Introducing retinol 

With slowing cell turnover and plummeting collagen levels, most derms will prescribe a retinoid—a potent active ingredient. "Retinoids are an incredibly positive step for the long-term health and beauty of your skin and should be done gently, as if commencing a new exercise regime," says Dr Bunting. Go prescriptive, or opt for brands like La Roche-Posay and Paula’s Choice which work well for starters.

Managing blemishes

Sorry, I hate to add insult to injury, but spots are also an aggravating by-product of the hormonal turbulence that menopause is about to put you through. However, as Dr Bunting notes, "Breakouts are especially challenging if your skin is dry as anti-blemish solutions are often even more irritating in this context. Note that retinoids are first-line prevention—but you should also equip yourself with an anti-inflammatory ‘defuser’ for active blemishes. The best ones are 2.5-5 per cent benzoyl peroxide and 1-2 per cent salicylic acid. Apply over moisturiser if you’re prone to dryness and keep localised to just the spot."
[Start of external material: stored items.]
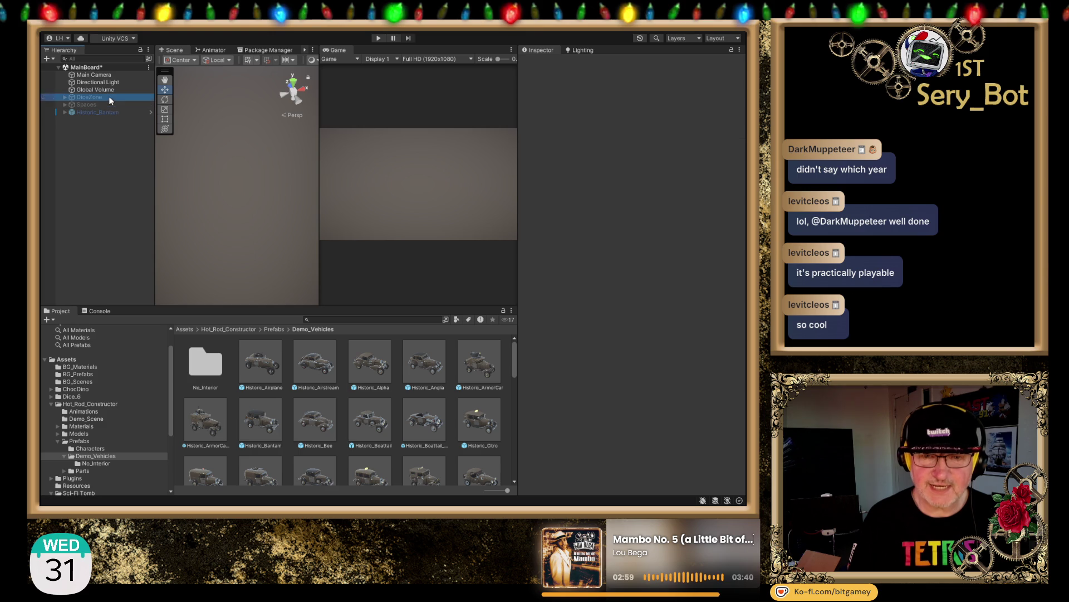
left_click(543, 62)
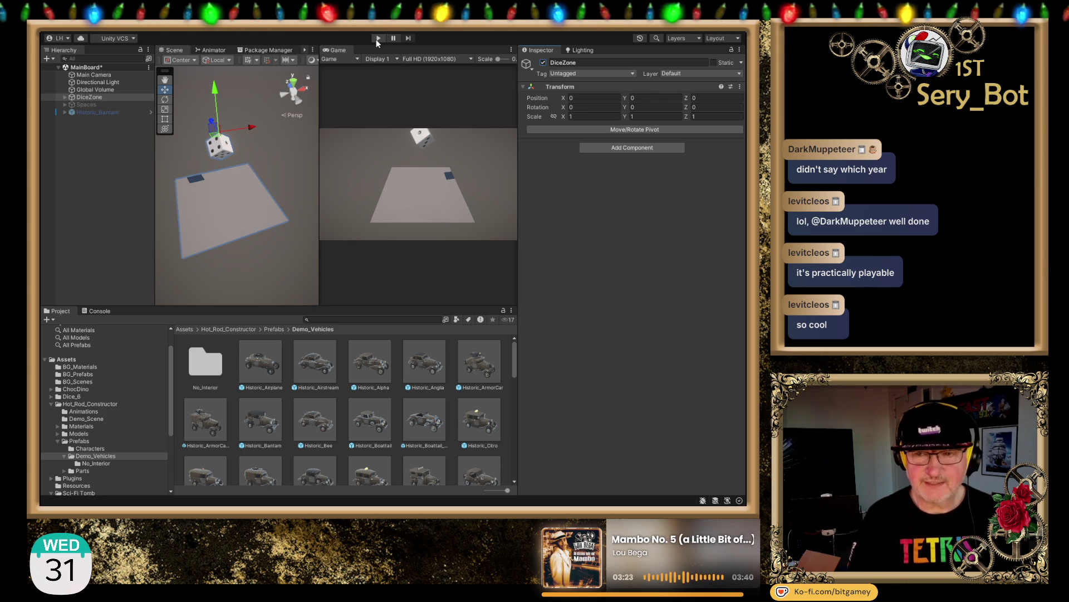
left_click(377, 39)
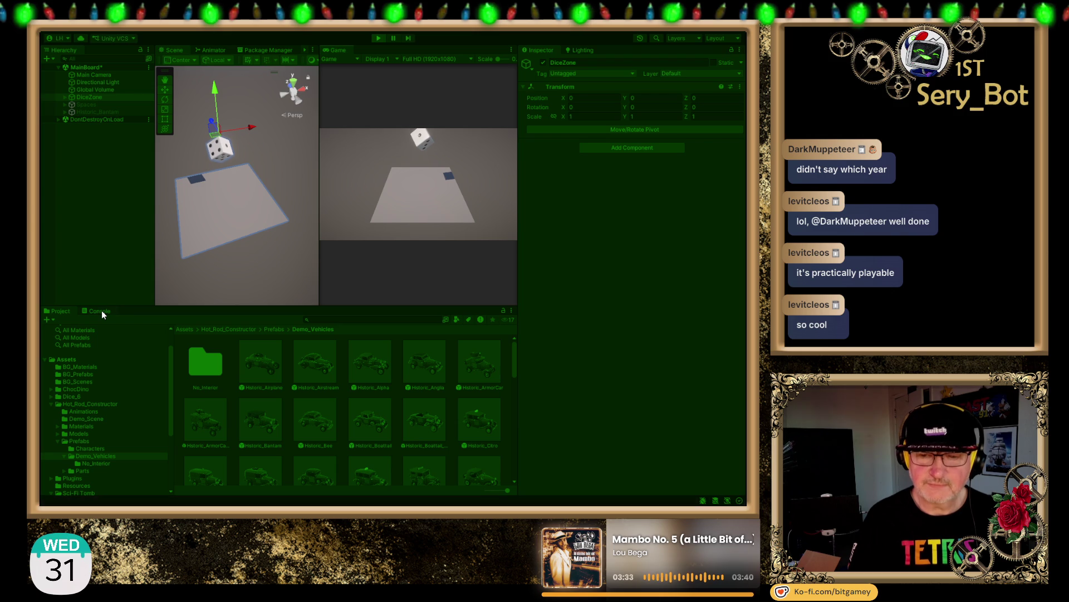
Step: Bring up the Console panel during Play mode to see the Dice rolled: 2 log
left_click(102, 310)
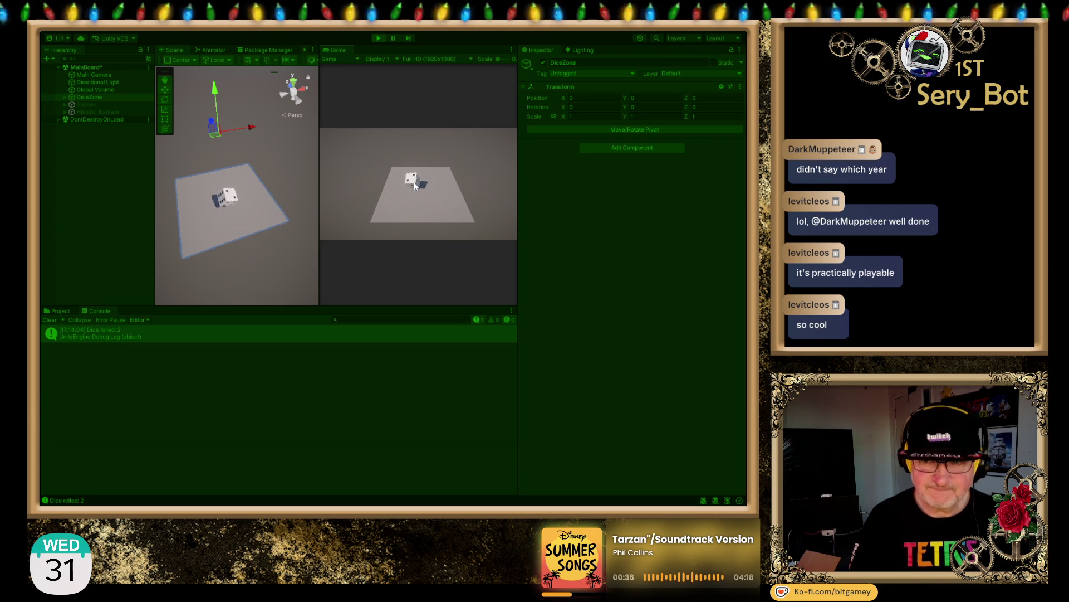
Step: Roll the die repeatedly, inspecting a Dice rolled: 1 entry and clearing the Console log
left_click(415, 185)
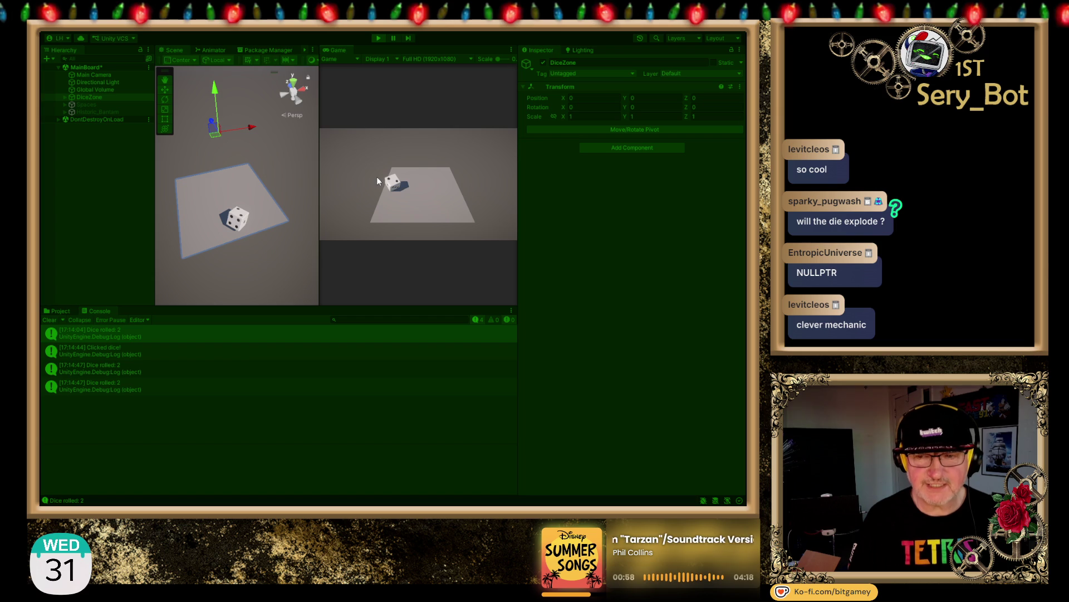
left_click(397, 184)
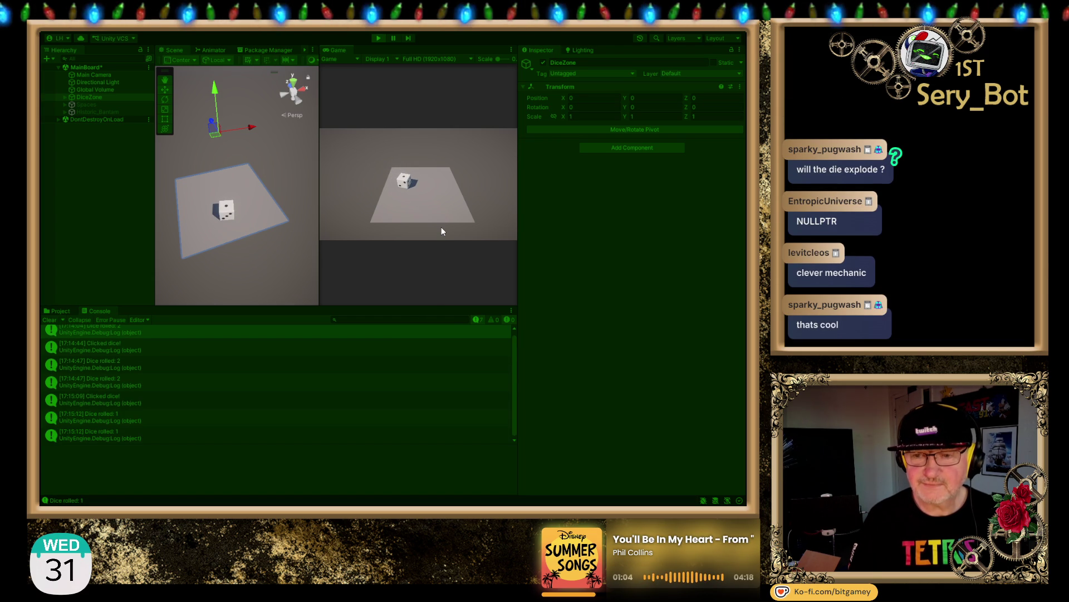
left_click(163, 438)
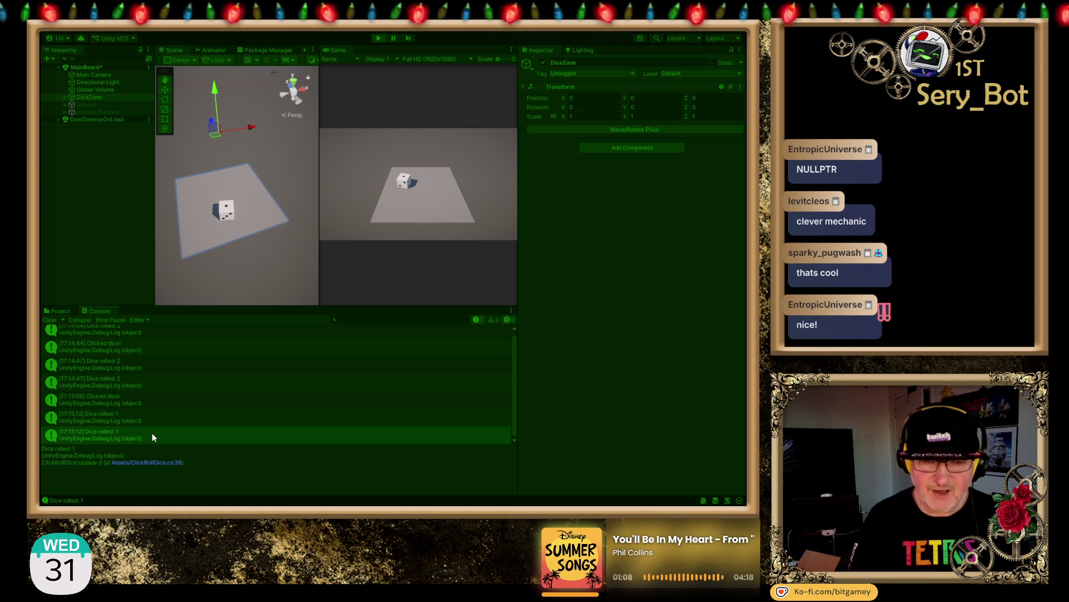
left_click(403, 182)
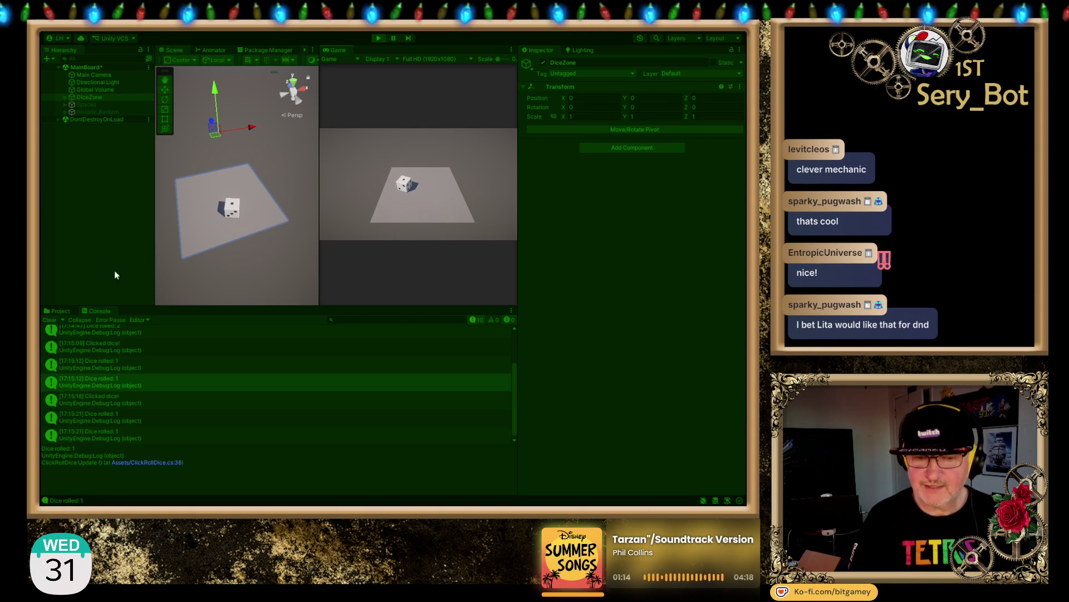
left_click(53, 321)
left_click(397, 185)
Getting barrier protection 

Your skin needs help here; that reduction in oestrogen and plummeting collagen I mentioned can often cause the skin barrier to become compromised, which is why complexions can feel stressed and sensitised. 

Dr Bunting advises supporting your skin by first taking out any stringent extras. "Drop out ‘freshening’ toners, physical exfoliants, and fragranced facial mists/spritzes—all of these potentially irritate and take up room in the tank."

Go for gentle cleansers, those which maintain the lipid barrier, and always use tepid water as Dr Bunting warns. "Cleanser should not foam or be fragranced. I cannot emphasise this enough. And don’t use anything rougher than fingertips to remove it with."

Brightening your skin tone 

You can add sallow skin to your list of complexion woes totting up (as a slow cell turnover means a build-up of dead cells, which simply means light can’t as easily bounce off your skin). That is, unless you add vitamin C into your skincare mix which will regulate the production of melanin that causes hyperpigmentation

Acing sunscreen

The truth is that you need sunscreen at every age. "During the menopause, by protecting your skin, you free up resources, allowing skin to repair itself. This is best achieved—you know the drill—by using a proper broad-spectrum sunscreen in the correct amount (it’s a standard dose, so no skimping!) and reapplying if you’re going to be spending time outdoors. What’s the right one for you? The one you actually like wearing! My favourites? Ultra Violette Lean Screen Mineral Mattifying Fragrance-Free Skinscreen SPF50+ and La Roche Posay La Roche-Posay Anthelios UVMune 400 Invisible Fluid SPF50+ Sun Cream."